Under this task are some entries; return every one of them exactly.

START INFORMATION PROVIDED

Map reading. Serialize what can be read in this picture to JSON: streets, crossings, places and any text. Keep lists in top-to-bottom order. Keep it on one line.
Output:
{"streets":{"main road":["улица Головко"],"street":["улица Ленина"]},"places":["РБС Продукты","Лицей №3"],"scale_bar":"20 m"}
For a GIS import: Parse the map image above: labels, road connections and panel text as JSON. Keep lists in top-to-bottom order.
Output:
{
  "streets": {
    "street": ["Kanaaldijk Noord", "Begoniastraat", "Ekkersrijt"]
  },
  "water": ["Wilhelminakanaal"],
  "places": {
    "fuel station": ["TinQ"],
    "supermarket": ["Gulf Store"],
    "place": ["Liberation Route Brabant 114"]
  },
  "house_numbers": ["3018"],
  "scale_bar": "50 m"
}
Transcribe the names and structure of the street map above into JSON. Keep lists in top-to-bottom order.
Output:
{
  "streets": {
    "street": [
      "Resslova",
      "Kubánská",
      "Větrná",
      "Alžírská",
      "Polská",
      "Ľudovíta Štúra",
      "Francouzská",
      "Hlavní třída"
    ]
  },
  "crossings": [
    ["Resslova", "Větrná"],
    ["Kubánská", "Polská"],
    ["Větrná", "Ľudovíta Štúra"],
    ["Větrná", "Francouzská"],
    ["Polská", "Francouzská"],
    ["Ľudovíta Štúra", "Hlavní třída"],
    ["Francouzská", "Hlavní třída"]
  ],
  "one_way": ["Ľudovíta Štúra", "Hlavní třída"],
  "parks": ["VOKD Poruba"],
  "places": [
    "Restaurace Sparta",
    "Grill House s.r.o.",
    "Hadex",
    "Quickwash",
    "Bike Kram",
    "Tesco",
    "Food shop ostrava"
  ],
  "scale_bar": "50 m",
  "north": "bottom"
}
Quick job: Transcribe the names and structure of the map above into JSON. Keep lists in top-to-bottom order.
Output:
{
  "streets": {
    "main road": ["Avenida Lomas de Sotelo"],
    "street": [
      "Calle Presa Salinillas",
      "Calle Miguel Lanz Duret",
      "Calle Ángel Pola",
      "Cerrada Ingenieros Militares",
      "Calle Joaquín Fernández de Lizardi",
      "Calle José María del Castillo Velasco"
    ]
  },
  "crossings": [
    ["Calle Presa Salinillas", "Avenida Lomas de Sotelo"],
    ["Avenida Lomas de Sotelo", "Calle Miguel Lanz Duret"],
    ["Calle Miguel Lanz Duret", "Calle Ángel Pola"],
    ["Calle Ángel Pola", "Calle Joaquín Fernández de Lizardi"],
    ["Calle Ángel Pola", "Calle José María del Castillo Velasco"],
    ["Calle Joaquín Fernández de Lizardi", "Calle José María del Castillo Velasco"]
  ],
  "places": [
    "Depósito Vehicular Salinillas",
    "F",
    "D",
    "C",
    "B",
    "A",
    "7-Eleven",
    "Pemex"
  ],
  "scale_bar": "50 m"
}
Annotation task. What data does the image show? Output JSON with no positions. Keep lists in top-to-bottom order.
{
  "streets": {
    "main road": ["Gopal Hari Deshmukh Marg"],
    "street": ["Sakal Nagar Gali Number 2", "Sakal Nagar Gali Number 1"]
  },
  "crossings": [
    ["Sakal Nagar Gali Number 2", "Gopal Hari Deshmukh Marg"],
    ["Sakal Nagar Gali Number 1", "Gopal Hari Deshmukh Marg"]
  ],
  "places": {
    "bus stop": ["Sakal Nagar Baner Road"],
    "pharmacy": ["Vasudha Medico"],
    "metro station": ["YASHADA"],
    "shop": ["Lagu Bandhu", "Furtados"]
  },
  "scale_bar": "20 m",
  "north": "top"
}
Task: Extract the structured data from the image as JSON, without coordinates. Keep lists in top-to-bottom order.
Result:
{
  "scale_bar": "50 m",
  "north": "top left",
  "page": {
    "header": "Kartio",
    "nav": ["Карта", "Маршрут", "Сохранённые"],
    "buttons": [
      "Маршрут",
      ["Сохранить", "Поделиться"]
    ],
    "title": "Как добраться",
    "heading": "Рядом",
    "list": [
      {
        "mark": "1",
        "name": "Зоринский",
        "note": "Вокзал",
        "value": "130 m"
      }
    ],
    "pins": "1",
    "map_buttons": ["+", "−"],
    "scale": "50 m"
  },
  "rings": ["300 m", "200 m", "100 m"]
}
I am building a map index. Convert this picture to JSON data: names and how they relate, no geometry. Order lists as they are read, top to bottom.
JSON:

END INFORMATION PROVIDED

*WRITTEN ANSWER*:
Map reading. Serialize what can be read in this picture to JSON: streets, crossings, places and any text. Keep lists in top-to-bottom order. Keep it on one line.
Output:
{"streets":{"main road":["улица Головко"],"street":["улица Ленина"]},"places":["РБС Продукты","Лицей №3"],"scale_bar":"20 m"}
For a GIS import: Parse the map image above: labels, road connections and panel text as JSON. Keep lists in top-to-bottom order.
Output:
{
  "streets": {
    "street": ["Kanaaldijk Noord", "Begoniastraat", "Ekkersrijt"]
  },
  "water": ["Wilhelminakanaal"],
  "places": {
    "fuel station": ["TinQ"],
    "supermarket": ["Gulf Store"],
    "place": ["Liberation Route Brabant 114"]
  },
  "house_numbers": ["3018"],
  "scale_bar": "50 m"
}
Transcribe the names and structure of the street map above into JSON. Keep lists in top-to-bottom order.
Output:
{
  "streets": {
    "street": [
      "Resslova",
      "Kubánská",
      "Větrná",
      "Alžírská",
      "Polská",
      "Ľudovíta Štúra",
      "Francouzská",
      "Hlavní třída"
    ]
  },
  "crossings": [
    ["Resslova", "Větrná"],
    ["Kubánská", "Polská"],
    ["Větrná", "Ľudovíta Štúra"],
    ["Větrná", "Francouzská"],
    ["Polská", "Francouzská"],
    ["Ľudovíta Štúra", "Hlavní třída"],
    ["Francouzská", "Hlavní třída"]
  ],
  "one_way": ["Ľudovíta Štúra", "Hlavní třída"],
  "parks": ["VOKD Poruba"],
  "places": [
    "Restaurace Sparta",
    "Grill House s.r.o.",
    "Hadex",
    "Quickwash",
    "Bike Kram",
    "Tesco",
    "Food shop ostrava"
  ],
  "scale_bar": "50 m",
  "north": "bottom"
}
Quick job: Transcribe the names and structure of the map above into JSON. Keep lists in top-to-bottom order.
Output:
{
  "streets": {
    "main road": ["Avenida Lomas de Sotelo"],
    "street": [
      "Calle Presa Salinillas",
      "Calle Miguel Lanz Duret",
      "Calle Ángel Pola",
      "Cerrada Ingenieros Militares",
      "Calle Joaquín Fernández de Lizardi",
      "Calle José María del Castillo Velasco"
    ]
  },
  "crossings": [
    ["Calle Presa Salinillas", "Avenida Lomas de Sotelo"],
    ["Avenida Lomas de Sotelo", "Calle Miguel Lanz Duret"],
    ["Calle Miguel Lanz Duret", "Calle Ángel Pola"],
    ["Calle Ángel Pola", "Calle Joaquín Fernández de Lizardi"],
    ["Calle Ángel Pola", "Calle José María del Castillo Velasco"],
    ["Calle Joaquín Fernández de Lizardi", "Calle José María del Castillo Velasco"]
  ],
  "places": [
    "Depósito Vehicular Salinillas",
    "F",
    "D",
    "C",
    "B",
    "A",
    "7-Eleven",
    "Pemex"
  ],
  "scale_bar": "50 m"
}
Annotation task. What data does the image show? Output JSON with no positions. Keep lists in top-to-bottom order.
{
  "streets": {
    "main road": ["Gopal Hari Deshmukh Marg"],
    "street": ["Sakal Nagar Gali Number 2", "Sakal Nagar Gali Number 1"]
  },
  "crossings": [
    ["Sakal Nagar Gali Number 2", "Gopal Hari Deshmukh Marg"],
    ["Sakal Nagar Gali Number 1", "Gopal Hari Deshmukh Marg"]
  ],
  "places": {
    "bus stop": ["Sakal Nagar Baner Road"],
    "pharmacy": ["Vasudha Medico"],
    "metro station": ["YASHADA"],
    "shop": ["Lagu Bandhu", "Furtados"]
  },
  "scale_bar": "20 m",
  "north": "top"
}
Task: Extract the structured data from the image as JSON, without coordinates. Keep lists in top-to-bottom order.
Result:
{
  "scale_bar": "50 m",
  "north": "top left",
  "page": {
    "header": "Kartio",
    "nav": ["Карта", "Маршрут", "Сохранённые"],
    "buttons": [
      "Маршрут",
      ["Сохранить", "Поделиться"]
    ],
    "title": "Как добраться",
    "heading": "Рядом",
    "list": [
      {
        "mark": "1",
        "name": "Зоринский",
        "note": "Вокзал",
        "value": "130 m"
      }
    ],
    "pins": "1",
    "map_buttons": ["+", "−"],
    "scale": "50 m"
  },
  "rings": ["300 m", "200 m", "100 m"]
}
I am building a map index. Convert this picture to JSON data: names and how they relate, no geometry. Order lists as they are read, top to bottom.
JSON:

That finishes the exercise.